Jeanne Reames, PhD
- Associate Professor of History
- ASH 287K
- Ancient Greece and Macedonia, Alexander the Great, History of the Early Church Power politics at the court of Alexander the Great, Macedonian social h
Dr. Reames somehow managed to acquire three different degrees in three different subjects, but finally settled down to pursue ancient history after being lured in by the age-old fascination of Alexander the Great. She received her Ph.D. from the Pennsylvania State University in 1998, where she studied Macedonian history under Eugene N. Borza. She is interested not only in Alexander's history, but in how his image has been appropriated, reinterpreted, and fictionalized throughout history, and collects pop-culture paraphernalia, as well as [almost] every Alexander novel published in English. Related to this, she maintains Beyond Renault: Alexander the Great in Fiction, a literary review site. One of her 'other' degrees was a B.A. from the University of Florida in English/Creative Writing. She's acted as both reader and historical consultant for fiction authors such as Kate Elliott and Judith Tarr, and has reviewed Alexander in film and fiction for the APA's Amphora. She's working on a novel of her own about Dionysos and Ariadne.

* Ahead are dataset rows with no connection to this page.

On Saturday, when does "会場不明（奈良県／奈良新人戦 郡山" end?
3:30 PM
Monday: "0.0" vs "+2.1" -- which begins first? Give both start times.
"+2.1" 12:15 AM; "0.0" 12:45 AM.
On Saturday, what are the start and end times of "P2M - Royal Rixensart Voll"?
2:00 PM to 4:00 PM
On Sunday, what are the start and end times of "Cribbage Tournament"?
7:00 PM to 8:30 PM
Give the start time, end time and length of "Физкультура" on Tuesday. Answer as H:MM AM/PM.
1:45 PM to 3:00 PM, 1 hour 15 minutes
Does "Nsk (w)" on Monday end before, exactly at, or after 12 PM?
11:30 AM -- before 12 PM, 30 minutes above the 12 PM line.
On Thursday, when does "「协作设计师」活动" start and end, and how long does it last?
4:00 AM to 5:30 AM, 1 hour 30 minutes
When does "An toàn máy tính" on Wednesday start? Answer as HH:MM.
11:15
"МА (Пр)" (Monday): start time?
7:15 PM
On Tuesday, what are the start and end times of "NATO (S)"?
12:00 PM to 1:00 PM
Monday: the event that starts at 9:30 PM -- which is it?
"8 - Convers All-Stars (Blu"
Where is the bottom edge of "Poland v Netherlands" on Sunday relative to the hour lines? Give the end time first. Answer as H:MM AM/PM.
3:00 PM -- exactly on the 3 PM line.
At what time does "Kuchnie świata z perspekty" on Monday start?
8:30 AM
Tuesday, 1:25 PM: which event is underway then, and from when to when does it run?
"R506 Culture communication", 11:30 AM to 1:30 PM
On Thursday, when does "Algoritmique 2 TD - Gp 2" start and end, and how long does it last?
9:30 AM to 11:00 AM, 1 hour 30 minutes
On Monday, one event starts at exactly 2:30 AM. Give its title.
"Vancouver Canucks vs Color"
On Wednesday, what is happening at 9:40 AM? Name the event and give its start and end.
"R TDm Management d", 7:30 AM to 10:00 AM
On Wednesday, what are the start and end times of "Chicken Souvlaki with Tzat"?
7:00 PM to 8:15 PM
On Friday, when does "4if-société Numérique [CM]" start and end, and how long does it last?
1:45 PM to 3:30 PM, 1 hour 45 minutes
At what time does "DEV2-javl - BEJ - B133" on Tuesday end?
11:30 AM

Her publications include Macedonian Legacies: Studies in Ancient Macedonian History and Culture in Honor of Eugene N. Borza (Regina Books, 2008), and she has "The Cult of Hephaistion," in Responses to Oliver Stone's Alexander, ed. Paul Cartledge and Fiona Greenland. She's had articles and chapters on Alexander in The Ancient History Bulletin, Syllecta Classica, The Ancient World, and Alexander's Empire: From Formulation to Decay (Waldemar Heckel and P.V. Weatley, eds.)
Outside academia, Reames writes fiction, reads, cooks, and enjoys getting her hands in the dirt (gardening). She also attempts to ride herd on her son and too many cats. She's a part-blood Miami-Peoria Indian and a member of UNO's Native American Studies faculty -- mostly as support personnel and living proof that one's interests are not genetic.